Over a low-loss network, it should be possible to perform repair at all the caches resulting in multiple loss-free copies of the recording; each copy also represents a different viewpoint. This could be achieved by using a reliable multicast mechanism; for example, using a slightly modified version of SRM, the caches can take turns in multicasting request messages which the other caches fulfil until all the caches have complete data sets. However, it is pointless to attempt multiple location repair over a lossy network; in this case repair should occur at a single location, most likely the Recording Archive (RA). The reconstructing cache sends the details of the packets it is missing to other caches. This can be achieved via multicast or unicast taking each cache in turn. The caches may then send the requested packets via a UDP unicast connection or use TCP for reliable delivery.

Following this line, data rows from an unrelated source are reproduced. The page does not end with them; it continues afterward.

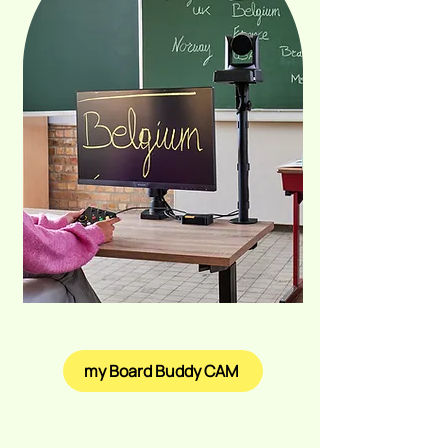
my Board Buddy CAM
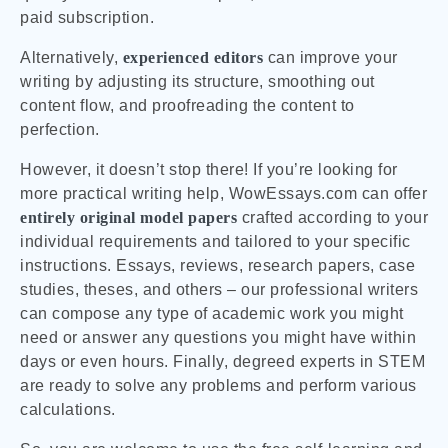
paid subscription.
Alternatively,
experienced editors
can improve your
writing by adjusting its structure, smoothing out
content flow, and proofreading the content to
perfection.
However, it doesn’t stop there! If you’re looking for
more practical writing help, WowEssays.com can offer
entirely original model papers
crafted according to your
individual requirements and tailored to your specific
instructions. Essays, reviews, research papers, case
studies, theses, and others – our professional writers
can compose any type of academic work you might
need or answer any questions you might have within
days or even hours. Finally, degreed experts in STEM
are ready to solve any problems and perform various
calculations.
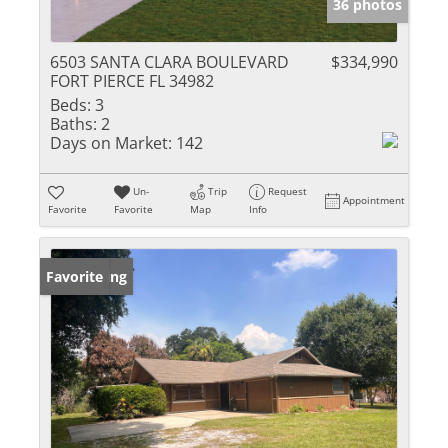
36 photos
6503 SANTA CLARA BOULEVARD
$334,990
FORT PIERCE FL 34982
Beds:
3
Baths:
2
Days on Market:
142
Un-
Trip
Request
Appointment
Favorite
Favorite
Map
Info
New Listing
Favorite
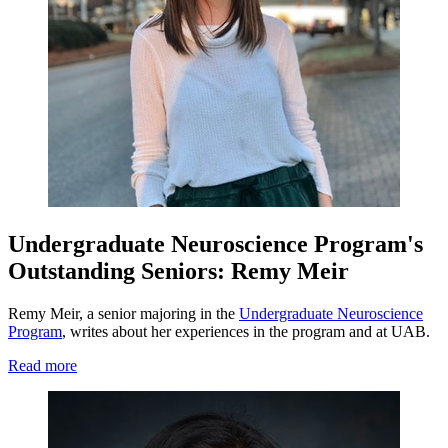
Undergraduate Neuroscience Program's
Outstanding Seniors: Remy Meir
Remy Meir, a senior majoring in the
Undergraduate Neuroscience
Program
, writes about her experiences in the program and at UAB.
Read more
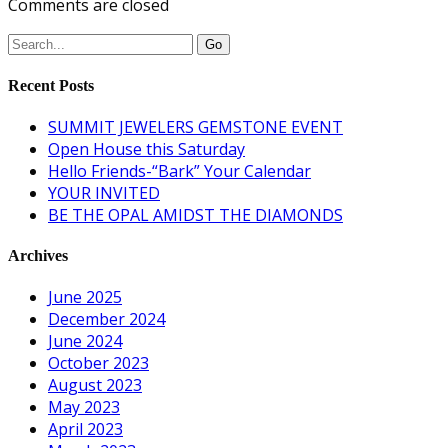
Comments are closed
Recent Posts
SUMMIT JEWELERS GEMSTONE EVENT
Open House this Saturday
Hello Friends-“Bark” Your Calendar
YOUR INVITED
BE THE OPAL AMIDST THE DIAMONDS
Archives
June 2025
December 2024
June 2024
October 2023
August 2023
May 2023
April 2023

At the end of the system’s operation, and provided that all steps have been successfully completed, there will be one or multiple recordings of the session. If all the data from every source has been received by at least one cache, these recordings will be loss-free. It is highly likely, that the resulting recordings will be different to what any participant has seen; this is both in terms of the loss and the delay.
It was clearly not possible to investigate in depth all the steps in the system’s operation. I hence concentrated in designing a protocol for ‘localised’ data repair between sender agents and recording caches. It is assumed that the other parts in the system’s functionality are in place and that sources have been allocated to their nearest cache.